EXERCISE: Arrange the source text of every item below as a numbered list, one entry per line, with blank lines dropped. Leave the pictures out of your answer.

** Opening INPUT RECORDS block **

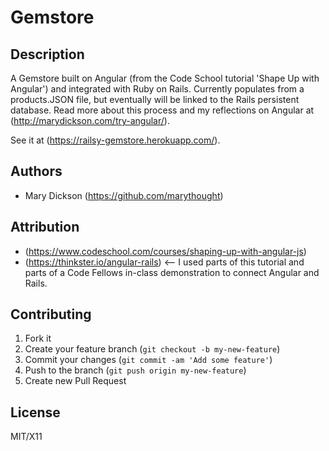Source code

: # Gemstore

## Description
A Gemstore built on Angular (from the Code School tutorial 'Shape Up with Angular') and integrated with Ruby on Rails. Currently populates from a products.JSON file, but eventually will be linked to the Rails persistent database. Read more about this process and my reflections on Angular at (http://marydickson.com/try-angular/).

See it at (https://railsy-gemstore.herokuapp.com/).

## Authors

* Mary Dickson (https://github.com/marythought)

## Attribution

* (https://www.codeschool.com/courses/shaping-up-with-angular-js)
* (https://thinkster.io/angular-rails) <-- I used parts of this tutorial and parts of a Code Fellows in-class demonstration to connect Angular and Rails.

## Contributing

1. Fork it
2. Create your feature branch (`git checkout -b my-new-feature`)
3. Commit your changes (`git commit -am 'Add some feature'`)
4. Push to the branch (`git push origin my-new-feature`)
5. Create new Pull Request

## License

MIT/X11
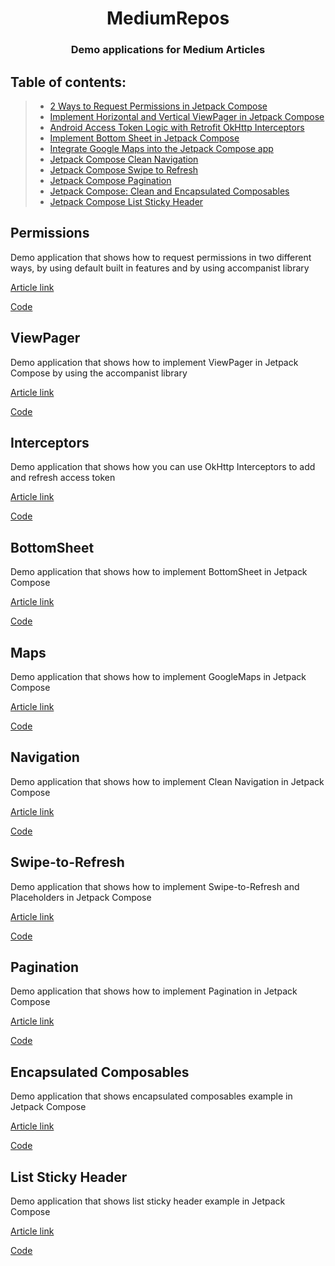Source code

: <h1 align="center">MediumRepos</h1>

<h3 align="center">Demo applications for Medium Articles</h3>

## Table of contents:
> * [2 Ways to Request Permissions in Jetpack Compose](#permissions)
> * [Implement Horizontal and Vertical ViewPager in Jetpack Compose](#viewpager)
> * [Android Access Token Logic with Retrofit OkHttp Interceptors](#interceptors)
> * [Implement Bottom Sheet in Jetpack Compose](#bottomsheet)
> * [Integrate Google Maps into the Jetpack Compose app](#maps)
> * [Jetpack Compose Clean Navigation](#navigation)
> * [Jetpack Compose Swipe to Refresh](#swipe-to-refresh)
> * [Jetpack Compose Pagination](#pagination)
> * [Jetpack Compose: Clean and Encapsulated Composables](#encapsulated-composables)
> * [Jetpack Compose List Sticky Header](#list-sticky-header)


## Permissions

Demo application that shows how to request permissions in two different ways, by using default built in features and by using accompanist library

[Article link](https://medium.com/@igorstevanovic99/jetpack-compose-request-permissions-in-two-ways-fd81c4a702c)

[Code](https://github.com/Giga99/MediumRepos/tree/main/permissions)

## ViewPager

Demo application that shows how to implement ViewPager in Jetpack Compose by using the accompanist library

[Article link](https://betterprogramming.pub/implement-horizontal-and-vertical-viewpager-in-jetpack-compose-a7a91f2ac746)

[Code](https://github.com/Giga99/MediumRepos/tree/main/viewpager)

## Interceptors

Demo application that shows how you can use OkHttp Interceptors to add and refresh access token

[Article link](https://betterprogramming.pub/android-access-token-logic-with-retrofit-okhttp-interceptors-740ea48547a0)

[Code](https://github.com/Giga99/MediumRepos/tree/main/interceptors)

## BottomSheet

Demo application that shows how to implement BottomSheet in Jetpack Compose

[Article link](https://betterprogramming.pub/implement-bottom-sheet-in-jetpack-compose-d6472e8eaf2e)

[Code](https://github.com/Giga99/MediumRepos/tree/main/bottomsheet)

## Maps

Demo application that shows how to implement GoogleMaps in Jetpack Compose

[Article link](https://medium.com/p/c2710a226af2#6f49-9d05d20af70b)

[Code](https://github.com/Giga99/MediumRepos/tree/main/maps)


## Navigation

Demo application that shows how to implement Clean Navigation in Jetpack Compose

[Article link](https://betterprogramming.pub/jetpack-compose-clean-navigation-94b386f7a076)

[Code](https://github.com/Giga99/MediumRepos/tree/main/navigation)

## Swipe-to-Refresh

Demo application that shows how to implement Swipe-to-Refresh and Placeholders in Jetpack Compose

[Article link](https://betterprogramming.pub/jetpack-compose-swipe-to-refresh-1d93775970e8)

[Code](https://github.com/Giga99/MediumRepos/tree/main/swipetorefreshplaceholder)

## Pagination

Demo application that shows how to implement Pagination in Jetpack Compose

[Article link](https://medium.com/better-programming/jetpack-compose-pagination-287ea6e782e3)

[Code](https://github.com/Giga99/MediumRepos/tree/main/pagination)

## Encapsulated Composables

Demo application that shows encapsulated composables example in Jetpack Compose

[Article link](https://medium.com/dev-genius/jetpack-compose-clean-and-encapsulated-composables-2dc042b423ec)

[Code](https://github.com/Giga99/MediumRepos/tree/main/encapsulatedcomposables)

## List Sticky Header

Demo application that shows list sticky header example in Jetpack Compose

[Article link]()

[Code](https://github.com/Giga99/MediumRepos/tree/main/liststickyheader)
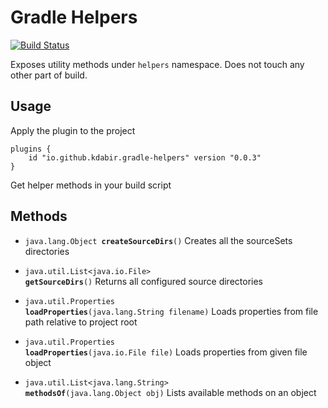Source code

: # Gradle Helpers

[![Build Status](https://travis-ci.org/kdabir/gradle-helpers.svg?branch=master)](https://travis-ci.org/kdabir/gradle-helpers)

Exposes utility methods under `helpers` namespace. Does not touch any other part of build.


## Usage

Apply the plugin to the project

    plugins {
        id "io.github.kdabir.gradle-helpers" version "0.0.3"
    }

Get helper methods in your build script

## Methods

- <code>java.lang.Object <strong>createSourceDirs</strong>()</code>
    Creates all the sourceSets directories

- <code>java.util.List&lt;java.io.File&gt; <strong>getSourceDirs</strong>()</code>
    Returns all configured source directories

- <code>java.util.Properties <strong>loadProperties</strong>(java.lang.String filename)</code>
    Loads properties from file path relative to project root

- <code>java.util.Properties <strong>loadProperties</strong>(java.io.File file)</code>
    Loads properties from given file object

- <code>java.util.List&lt;java.lang.String&gt; <strong>methodsOf</strong>(java.lang.Object obj)</code>
    Lists available methods on an object
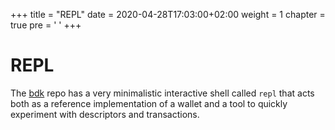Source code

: +++
title = "REPL"
date = 2020-04-28T17:03:00+02:00
weight = 1
chapter = true
pre = '<i class="fas fa-terminal"></i> '
+++

# REPL

The [bdk](https://github.com/bitcoindevkit/bdk) repo has a very minimalistic interactive shell called `repl` that acts both as a reference implementation of a wallet and a tool to
quickly experiment with descriptors and transactions.
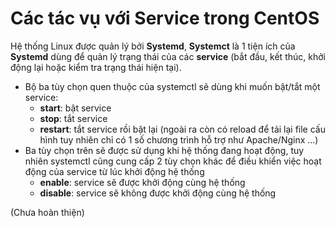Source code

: # Các tác vụ với Service trong CentOS

Hệ thống Linux được quản lý bởi **Systemd**, **Systemct** là 1 tiện ích của **Systemd** dùng để quản lý trạng thái của các **service** (bắt đầu, kết thúc, khởi động lại hoặc kiểm tra trạng thái hiện tại).

- Bộ ba tùy chọn quen thuộc của systemctl sẽ dùng khi muốn bật/tắt một service:
	- **start**: bật service
 	- **stop**: tắt service
 	- **restart**: tắt service rồi bật lại (ngoài ra còn có reload để tải lại file cấu hình tuy nhiên chỉ có 1 số chương trình hỗ trợ như Apache/Nginx ...) 
- Ba tùy chọn trên sẽ được sử dụng khi hệ thống đang hoạt động, tuy nhiên systemctl cũng cung cấp 2 tùy chọn khác để điều khiển việc hoạt động của service từ lúc khởi động hệ thống
    - **enable**: service sẽ được khởi động cùng hệ thống
    - **disable**: service sẽ không được khởi động cùng hệ thống
    
(Chưa hoàn thiện)



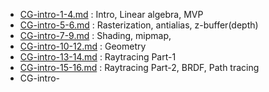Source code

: - [CG-intro-1-4.md](CG-intro-1-4.md) : Intro, Linear algebra, MVP
- [CG-intro-5-6.md](CG-intro-5-6.md) : Rasterization, antialias, z-buffer(depth)
- [CG-intro-7-9.md](CG-intro-7-9.md) : Shading, mipmap,
- [CG-intro-10-12.md](CG-intro-10-12.md) : Geometry
- [CG-intro-13-14.md](CG-intro-13-14.md) : Raytracing Part-1
- [CG-intro-15-16.md](CG-intro-15-16.md) : Raytracing Part-2, BRDF, Path tracing
- CG-intro-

** Closing INPUT RECORDS block **

RESPONSE AREA:
1. Source code
2. : # Gemstore
3. ## Description
4. A Gemstore built on Angular (from the Code School tutorial 'Shape Up with Angular') and integrated with Ruby on Rails. Currently populates from a products.JSON file, but eventually will be linked to the Rails persistent database. Read more about this process and my reflections on Angular at (http://marydickson.com/try-angular/).
5. See it at (https://railsy-gemstore.herokuapp.com/).
6. ## Authors
7. * Mary Dickson (https://github.com/marythought)
8. ## Attribution
9. * (https://www.codeschool.com/courses/shaping-up-with-angular-js)
10. * (https://thinkster.io/angular-rails) <-- I used parts of this tutorial and parts of a Code Fellows in-class demonstration to connect Angular and Rails.
11. ## Contributing
12. 1. Fork it
13. 2. Create your feature branch (`git checkout -b my-new-feature`)
14. 3. Commit your changes (`git commit -am 'Add some feature'`)
15. 4. Push to the branch (`git push origin my-new-feature`)
16. 5. Create new Pull Request
17. ## License
18. MIT/X11
19. Source code
20. : <h1 align="center">MediumRepos</h1>
21. <h3 align="center">Demo applications for Medium Articles</h3>
22. ## Table of contents:
23. > * [2 Ways to Request Permissions in Jetpack Compose](#permissions)
24. > * [Implement Horizontal and Vertical ViewPager in Jetpack Compose](#viewpager)
25. > * [Android Access Token Logic with Retrofit OkHttp Interceptors](#interceptors)
26. > * [Implement Bottom Sheet in Jetpack Compose](#bottomsheet)
27. > * [Integrate Google Maps into the Jetpack Compose app](#maps)
28. > * [Jetpack Compose Clean Navigation](#navigation)
29. > * [Jetpack Compose Swipe to Refresh](#swipe-to-refresh)
30. > * [Jetpack Compose Pagination](#pagination)
31. > * [Jetpack Compose: Clean and Encapsulated Composables](#encapsulated-composables)
32. > * [Jetpack Compose List Sticky Header](#list-sticky-header)
33. ## Permissions
34. Demo application that shows how to request permissions in two different ways, by using default built in features and by using accompanist library
35. [Article link](https://medium.com/@igorstevanovic99/jetpack-compose-request-permissions-in-two-ways-fd81c4a702c)
36. [Code](https://github.com/Giga99/MediumRepos/tree/main/permissions)
37. ## ViewPager
38. Demo application that shows how to implement ViewPager in Jetpack Compose by using the accompanist library
39. [Article link](https://betterprogramming.pub/implement-horizontal-and-vertical-viewpager-in-jetpack-compose-a7a91f2ac746)
40. [Code](https://github.com/Giga99/MediumRepos/tree/main/viewpager)
41. ## Interceptors
42. Demo application that shows how you can use OkHttp Interceptors to add and refresh access token
43. [Article link](https://betterprogramming.pub/android-access-token-logic-with-retrofit-okhttp-interceptors-740ea48547a0)
44. [Code](https://github.com/Giga99/MediumRepos/tree/main/interceptors)
45. ## BottomSheet
46. Demo application that shows how to implement BottomSheet in Jetpack Compose
47. [Article link](https://betterprogramming.pub/implement-bottom-sheet-in-jetpack-compose-d6472e8eaf2e)
48. [Code](https://github.com/Giga99/MediumRepos/tree/main/bottomsheet)
49. ## Maps
50. Demo application that shows how to implement GoogleMaps in Jetpack Compose
51. [Article link](https://medium.com/p/c2710a226af2#6f49-9d05d20af70b)
52. [Code](https://github.com/Giga99/MediumRepos/tree/main/maps)
53. ## Navigation
54. Demo application that shows how to implement Clean Navigation in Jetpack Compose
55. [Article link](https://betterprogramming.pub/jetpack-compose-clean-navigation-94b386f7a076)
56. [Code](https://github.com/Giga99/MediumRepos/tree/main/navigation)
57. ## Swipe-to-Refresh
58. Demo application that shows how to implement Swipe-to-Refresh and Placeholders in Jetpack Compose
59. [Article link](https://betterprogramming.pub/jetpack-compose-swipe-to-refresh-1d93775970e8)
60. [Code](https://github.com/Giga99/MediumRepos/tree/main/swipetorefreshplaceholder)
61. ## Pagination
62. Demo application that shows how to implement Pagination in Jetpack Compose
63. [Article link](https://medium.com/better-programming/jetpack-compose-pagination-287ea6e782e3)
64. [Code](https://github.com/Giga99/MediumRepos/tree/main/pagination)
65. ## Encapsulated Composables
66. Demo application that shows encapsulated composables example in Jetpack Compose
67. [Article link](https://medium.com/dev-genius/jetpack-compose-clean-and-encapsulated-composables-2dc042b423ec)
68. [Code](https://github.com/Giga99/MediumRepos/tree/main/encapsulatedcomposables)
69. ## List Sticky Header
70. Demo application that shows list sticky header example in Jetpack Compose
71. [Article link]()
72. [Code](https://github.com/Giga99/MediumRepos/tree/main/liststickyheader)
73. Source code
74. : # Gradle Helpers
75. [![Build Status](https://travis-ci.org/kdabir/gradle-helpers.svg?branch=master)](https://travis-ci.org/kdabir/gradle-helpers)
76. Exposes utility methods under `helpers` namespace. Does not touch any other part of build.
77. ## Usage
78. Apply the plugin to the project
79.     plugins {
80.         id "io.github.kdabir.gradle-helpers" version "0.0.3"
81.     }
82. Get helper methods in your build script
83. ## Methods
84. - <code>java.lang.Object <strong>createSourceDirs</strong>()</code>
85.     Creates all the sourceSets directories
86. - <code>java.util.List&lt;java.io.File&gt; <strong>getSourceDirs</strong>()</code>
87.     Returns all configured source directories
88. - <code>java.util.Properties <strong>loadProperties</strong>(java.lang.String filename)</code>
89.     Loads properties from file path relative to project root
90. - <code>java.util.Properties <strong>loadProperties</strong>(java.io.File file)</code>
91.     Loads properties from given file object
92. - <code>java.util.List&lt;java.lang.String&gt; <strong>methodsOf</strong>(java.lang.Object obj)</code>
93.     Lists available methods on an object
94. Source code
95. : +++
96. title = "REPL"
97. date = 2020-04-28T17:03:00+02:00
98. weight = 1
99. chapter = true
100. pre = '<i class="fas fa-terminal"></i> '
101. +++
102. # REPL
103. The [bdk](https://github.com/bitcoindevkit/bdk) repo has a very minimalistic interactive shell called `repl` that acts both as a reference implementation of a wallet and a tool to
104. quickly experiment with descriptors and transactions.
105. Source code
106. : # Các tác vụ với Service trong CentOS
107. Hệ thống Linux được quản lý bởi **Systemd**, **Systemct** là 1 tiện ích của **Systemd** dùng để quản lý trạng thái của các **service** (bắt đầu, kết thúc, khởi động lại hoặc kiểm tra trạng thái hiện tại).
108. - Bộ ba tùy chọn quen thuộc của systemctl sẽ dùng khi muốn bật/tắt một service:
109. 	- **start**: bật service
110.  	- **stop**: tắt service
111.  	- **restart**: tắt service rồi bật lại (ngoài ra còn có reload để tải lại file cấu hình tuy nhiên chỉ có 1 số chương trình hỗ trợ như Apache/Nginx ...) 
112. - Ba tùy chọn trên sẽ được sử dụng khi hệ thống đang hoạt động, tuy nhiên systemctl cũng cung cấp 2 tùy chọn khác để điều khiển việc hoạt động của service từ lúc khởi động hệ thống
113.     - **enable**: service sẽ được khởi động cùng hệ thống
114.     - **disable**: service sẽ không được khởi động cùng hệ thống
115. (Chưa hoàn thiện)
116. Source code
117. : - [CG-intro-1-4.md](CG-intro-1-4.md) : Intro, Linear algebra, MVP
118. - [CG-intro-5-6.md](CG-intro-5-6.md) : Rasterization, antialias, z-buffer(depth)
119. - [CG-intro-7-9.md](CG-intro-7-9.md) : Shading, mipmap,
120. - [CG-intro-10-12.md](CG-intro-10-12.md) : Geometry
121. - [CG-intro-13-14.md](CG-intro-13-14.md) : Raytracing Part-1
122. - [CG-intro-15-16.md](CG-intro-15-16.md) : Raytracing Part-2, BRDF, Path tracing
123. - CG-intro-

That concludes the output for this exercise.